Our cohort consisted of 34,715 patients (mean [SD] age 50.9 [13.4] y; 45.7% White; 55.3% female). Over a 2-y span, 10.4% of the cohort gained ≥10% total body weight. AUCs were 0.677 [95% DeLong confidence interval 0.665-0.688] for elastic net and 0.706 [0.695-0.717] for XGBoost. Incorporation of survey data did not improve predictability, with AUCs of 0.681 [0.669-0.692] and 0.705 [0.694-0.716], respectively.
Our machine learning weight gain prediction models had modest performance that was not improved by survey data. The addition of other All of Us variables, including genomic data, may be informative in future studies.

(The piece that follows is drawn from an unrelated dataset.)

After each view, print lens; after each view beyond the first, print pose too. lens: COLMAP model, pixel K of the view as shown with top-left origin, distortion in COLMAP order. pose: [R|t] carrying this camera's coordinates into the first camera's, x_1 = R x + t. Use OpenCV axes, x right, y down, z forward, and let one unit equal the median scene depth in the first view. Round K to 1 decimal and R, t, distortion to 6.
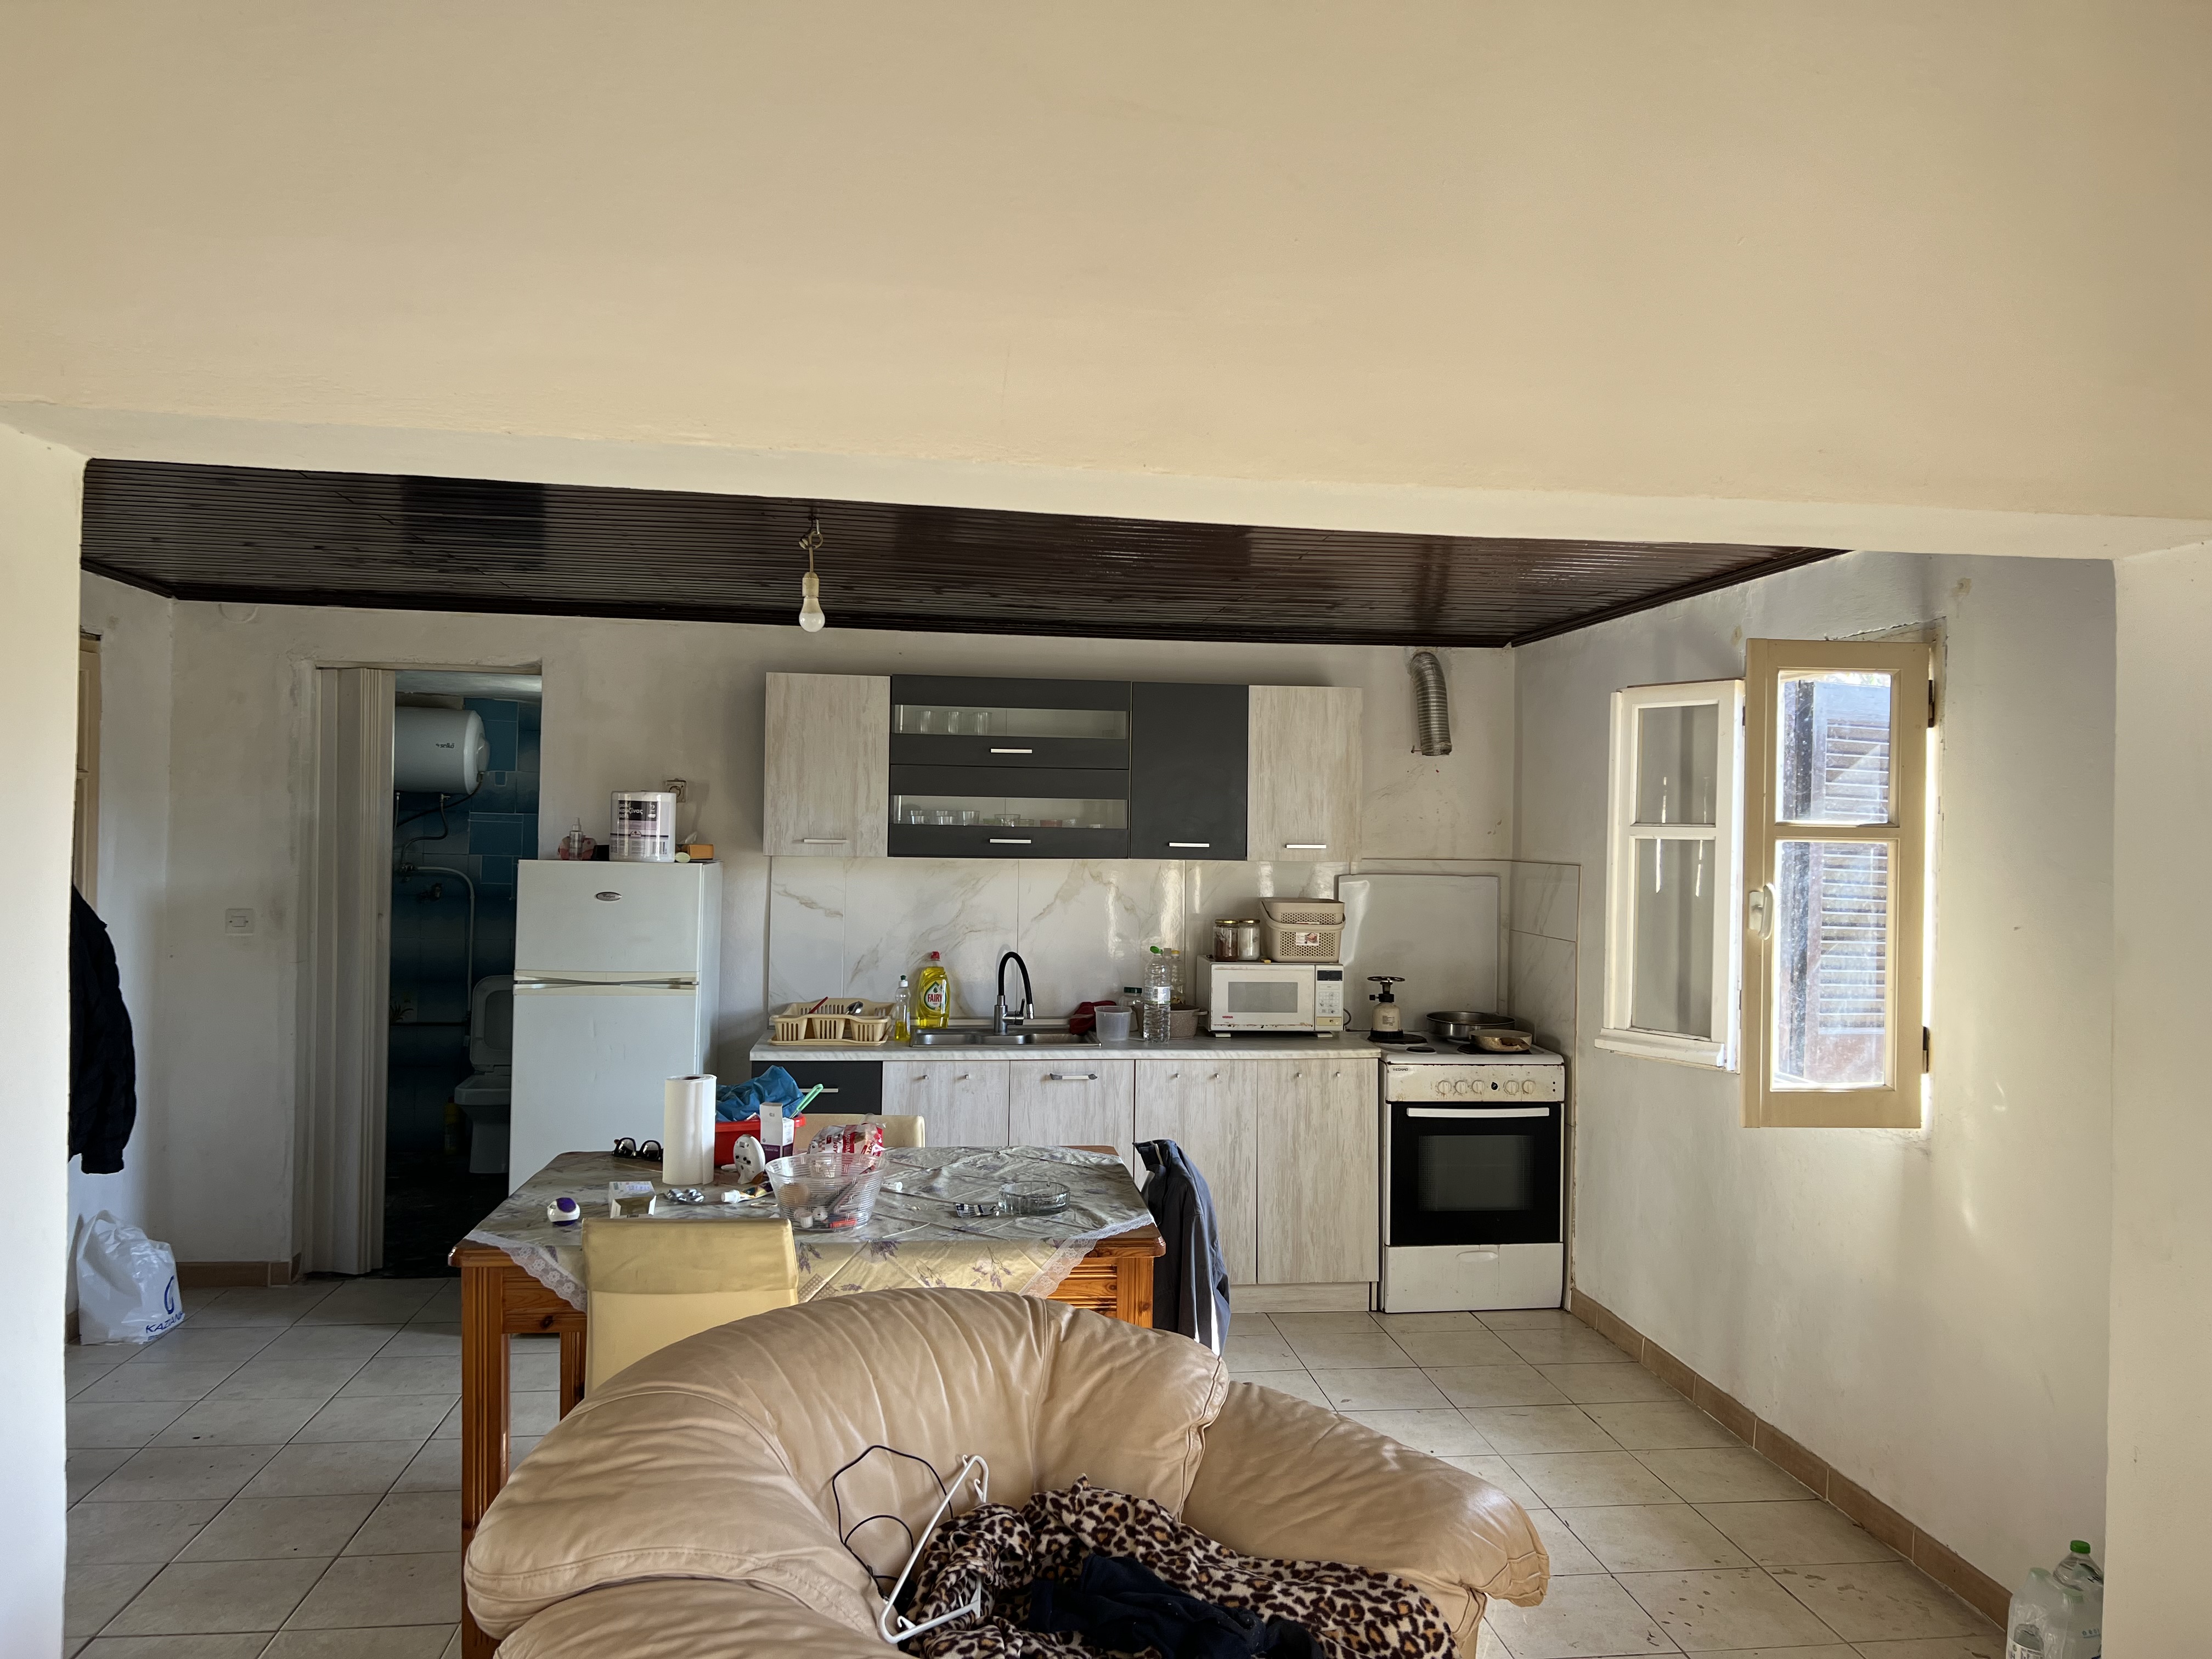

肥胖定义为体重指数≥30kg/m²,是美国主要的公共卫生问题。预防措施至关重要,但由于无法准确预测体重增加风险最高的个体而受到限制。我们的目标是使用美国国立卫生研究院“我们所有人”数据集开发准确的体重增加预测模型。我们假设使用电子健康记录和行为调查数据的机器学习模型将优于仅使用电子健康记录数据的模型。
使用“我们所有人”数据集识别2008年至2022年期间年龄在18至70岁之间、体重测量间隔为2年的成年人。排除有癌症、减肥手术或怀孕史的患者。将人口统计学、生命体征、实验室检查结果、合并症和调查数据(酒精使用障碍识别测试、患者报告结局测量信息系统身心健康评分)作为模型参数。开发了有和没有调查数据的弹性网络和XGBoost机器学习模型,以预测2年内总体重增加≥10%。数据被分为训练样本(60%)和测试样本(40%),并使用10折交叉验证调整参数。使用受试者工作特征曲线下面积(AUC)比较性能。
我们的队列包括34715名患者(平均[标准差]年龄50.9[13.4]岁;45.7%为白人;55.3%为女性)。在2年的时间里,10.4%的队列总体重增加≥10%。弹性网络的AUC为0.677[95%德朗置信区间0.665-0.688],XGBoost的AUC为0.706[0.695-0.717]。纳入调查数据并没有提高预测能力,AUC分别为0.681[0.669-0.692]和0.705[0.694-0.716]。
我们的机器学习体重增加预测模型性能一般,调查数据并未使其得到改善。在未来的研究中,添加“我们所有人”的其他变量,包括基因组数据,可能会提供有价值的信息。